= Carl Kline (psychiatrist) =

Canadian psychiatrist (1915–2005)

Carl L. Kline (1915–2005) was an American born Canadian psychiatrist and researcher.

==Early life and education==
Kline was born in St. Paul, Minnesota, US, and moved to Vancouver, British Columbia, Canada, in 1967 with his family. He studied at Northwestern Medical School, St. Elizabeth's Hospital and Duke University School of Medicine.

==Career==
Kline served as a lieutenant commander in the United States Navy Medical Corps from 1940 to 1945. Kline's direct exposure to the psychological trauma due to how war inflicted on soldiers led him to become fascinated with psychiatry. In the 1960s, Kline worked as psychiatrist in his private practice in Wisconsin. There he became involved with organizations that embraced social and human rights of individuals. His opposition to the Vietnam War moved him and his family to Canada. In Vancouver, Kline became known as Canada's first Children's Aid Society psychiatrist.
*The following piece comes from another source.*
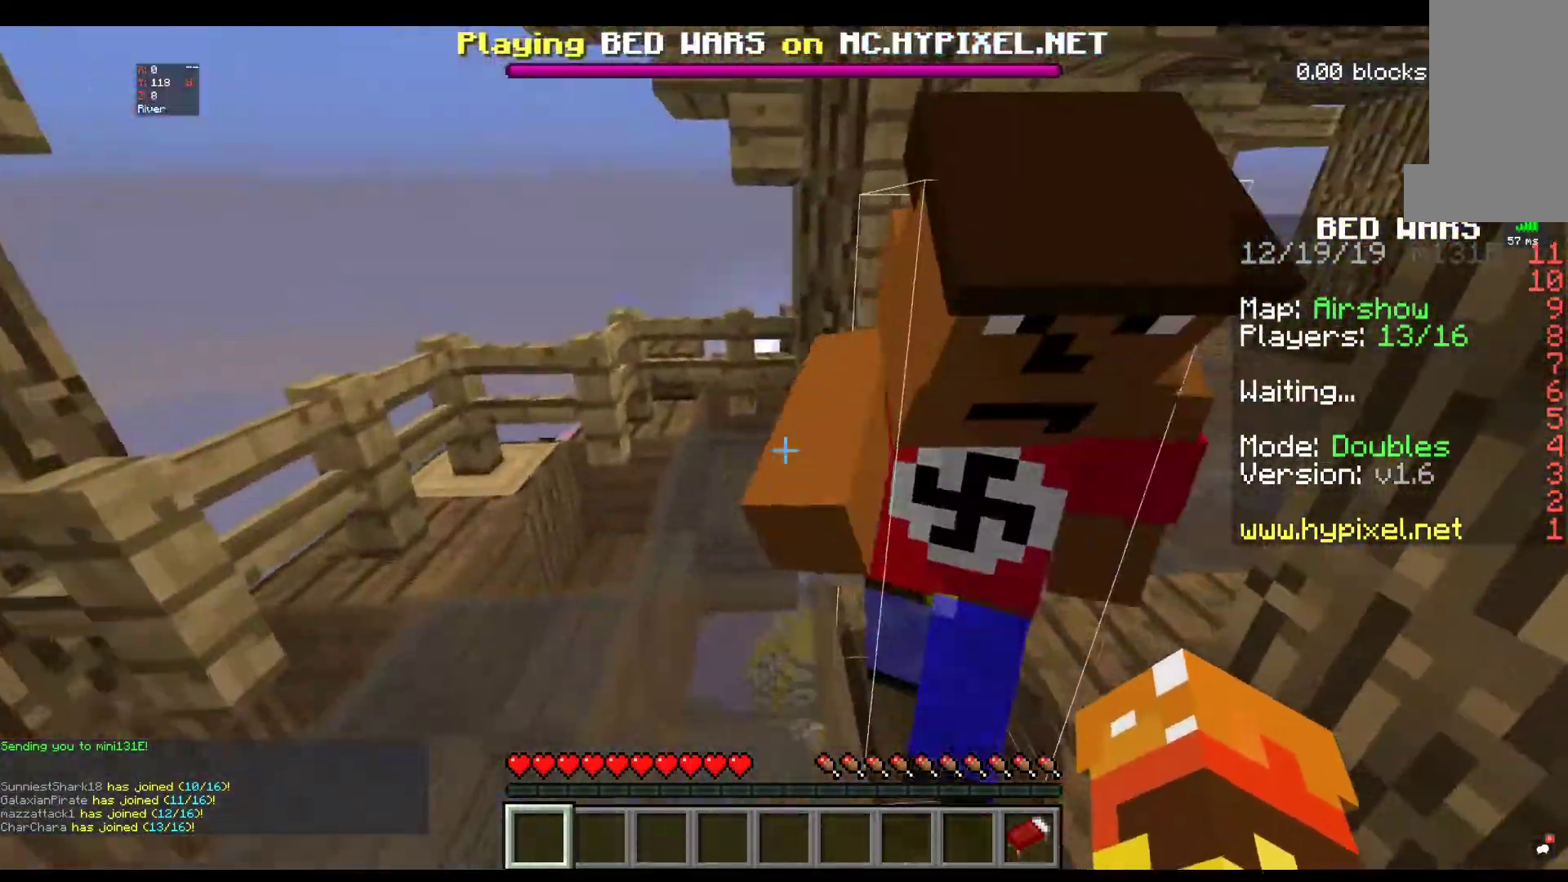
{"keys": ["w"], "mouse": [], "events": []}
Kline became a member of the Canadian Royal College of Physicians and Surgeons, Certified in Psychiatry. He was a clinical professor in the Department of Psychiatry at UBC, and upon retirement he was appointed clinical professor emeritus.

In 1991, Kline and his wife Carolyn were recipients of the Samuel T. Orton Award.

==Publications==
Kline published works on child psychiatry, adolescent psychiatry, and dyslexia appearing in more than 60 professional journals worldwide.